La prescrizione si lega all’esigenza di certezza del diritto che non tollera una pretesa punitiva senza tempo. È inutile parlare di ragionevole durata e di prescrizione, se non si risolve a monte il problema, oggi esistente, per cui un cittadino può essere investigato e intercettato per qualche anno prima di assumere un volto visibile

Con l’intervento sul Corriere di ieri, Nicola Ferri ha sviluppato il tema della prescrizione suggerendo di abolirla dopo la sentenza di primo grado. Vorrei aggiungere che la prescrizione si lega all’esigenza di certezza del diritto che non tollera una pretesa punitiva senza tempo. È inutile parlare di ragionevole durata e di prescrizione, se non si risolve a monte il problema, oggi esistente, per cui un cittadino può essere investigato e intercettato per qualche anno prima di assumere un volto visibile.

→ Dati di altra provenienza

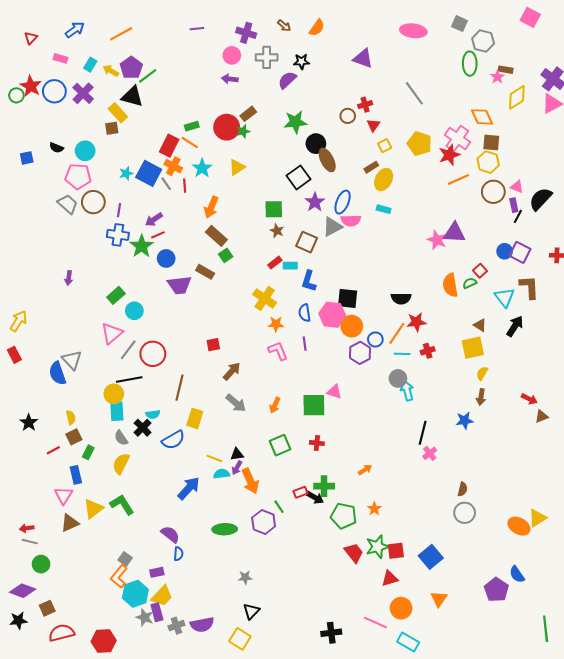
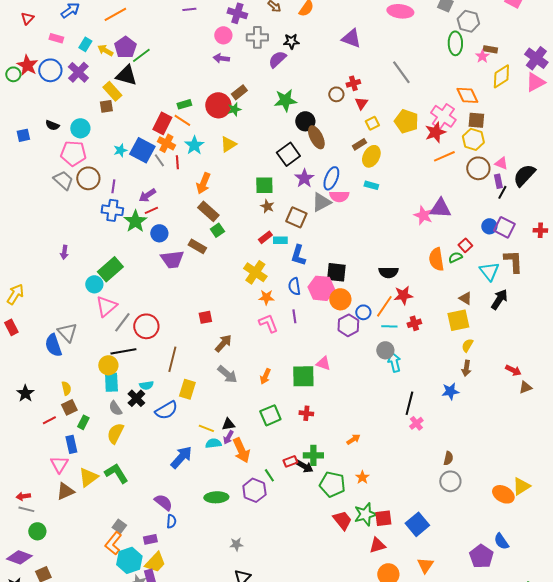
green rectangle: (116, 295) -> (110, 269), size x1.4
cyan circle: (134, 311) -> (94, 284), moved

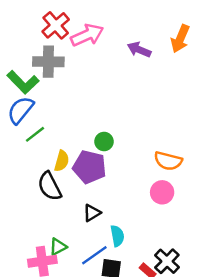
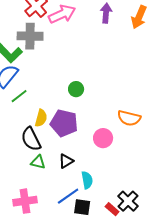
purple arrow: (139, 50) -> (106, 13), moved, turned 72
green circle: (104, 142) -> (76, 89), moved
pink circle: (162, 192) -> (103, 138), moved
green triangle: (58, 247) -> (38, 162), moved, turned 42

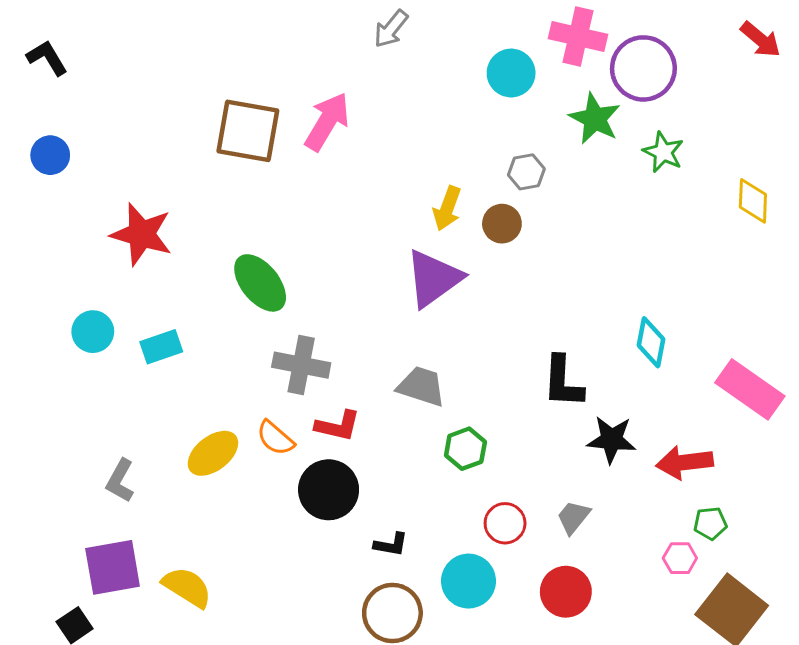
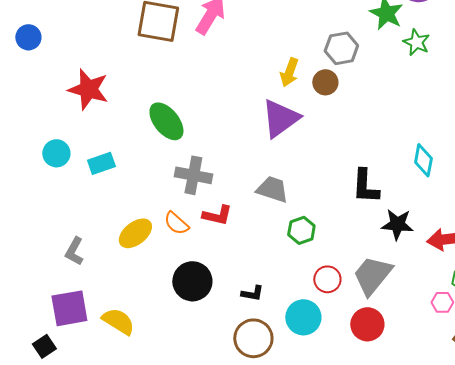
green star: (663, 152) -> (416, 42), moved
gray hexagon: (526, 172) -> (341, 48), size x1.4
black circle: (329, 490) -> (192, 281), moved
gray trapezoid: (573, 517) -> (372, 275), size x1.8

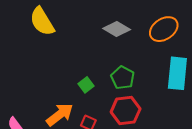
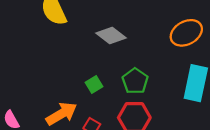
gray diamond: (117, 29) -> (111, 36), moved

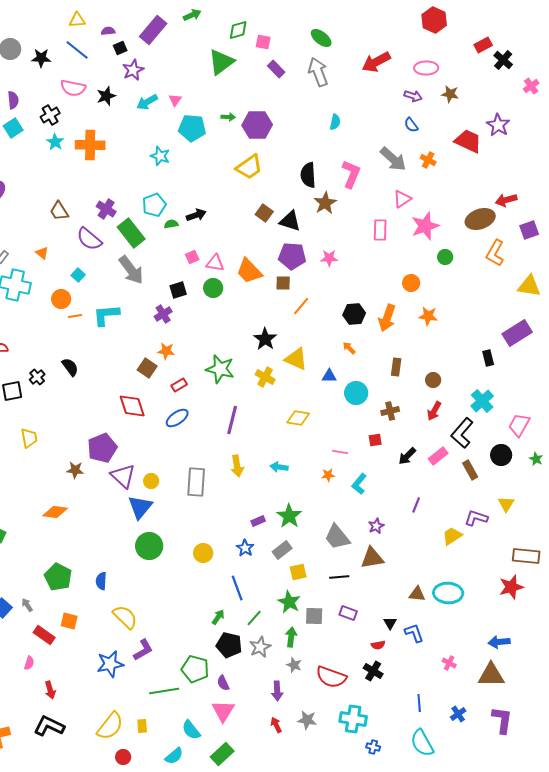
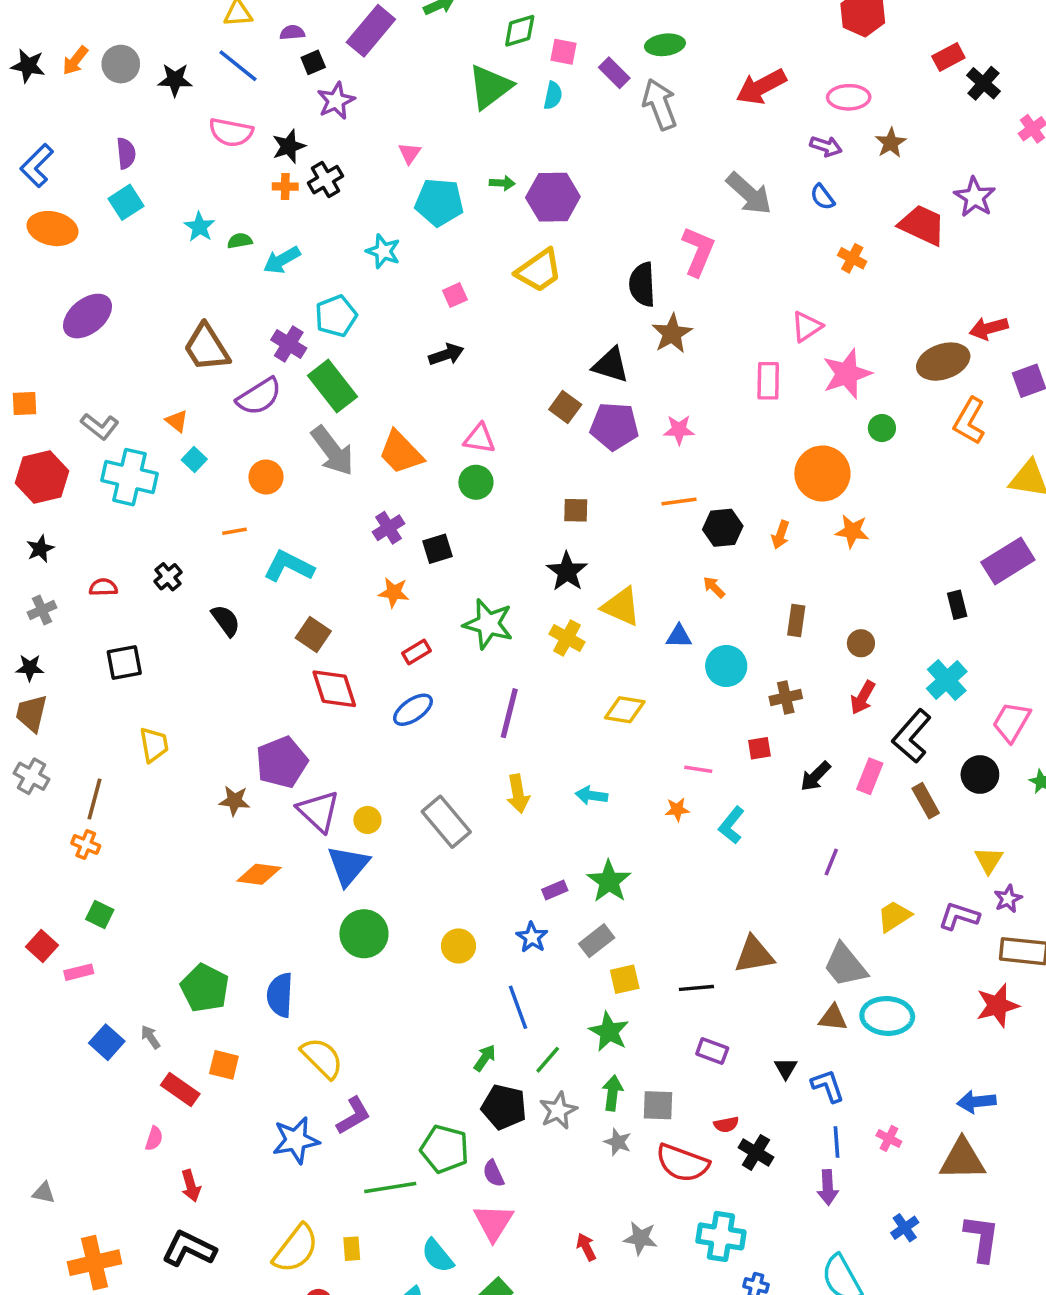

Si dà il caso che l’Italia soffre processi penali d’intollerabile durata, spesso connessa alla durata del tempo di prescrizione: difatti gli operatori di giustizia generalmente regolano la loro attività nel processo a misura del termine di prescrizione. È prevedibile che, allungando la prescrizione, si finirebbe per allungare il processo, la cui durata è già oggi incompatibile con la civiltà. Abolirla dopo la prima sentenza, allungherebbe ugualmente il processo, perché reso senza scadenze.
   Visto che il nostro Paese ha scelto il rito accusatorio, vale la pena di guardare all’Inghilterra che ha adottato questo rito otto secoli prima di noi. Per le fattispecie minori ( summary offences ), il procedimento deve iniziare al più tardi entro sei mesi dalla commissione del reato. Per i reati più gravi non esistono termini, ma vige la teoria dell’abuso di processo ( abuse of process ): il giudice può arrestare il processo, cioè estinguere l’azione penale, quando la prolungata prosecuzione apparisca abusiva e ingiustamente pregiudizievole per l’accusato. Questa è la
cultura del processo accusatorio del mondo anglosassone: la prescrizione del processo, piuttosto che la prescrizione del reato. Il che pare logico. Si tratta di un pilastro del rito accusatorio, da noi adottato senza riuscire ad applicarlo. La Commissione ministeriale Riccio per la riforma del codice (2006) dava in tal senso suggerimenti, peraltro accantonati dal populismo giudiziario.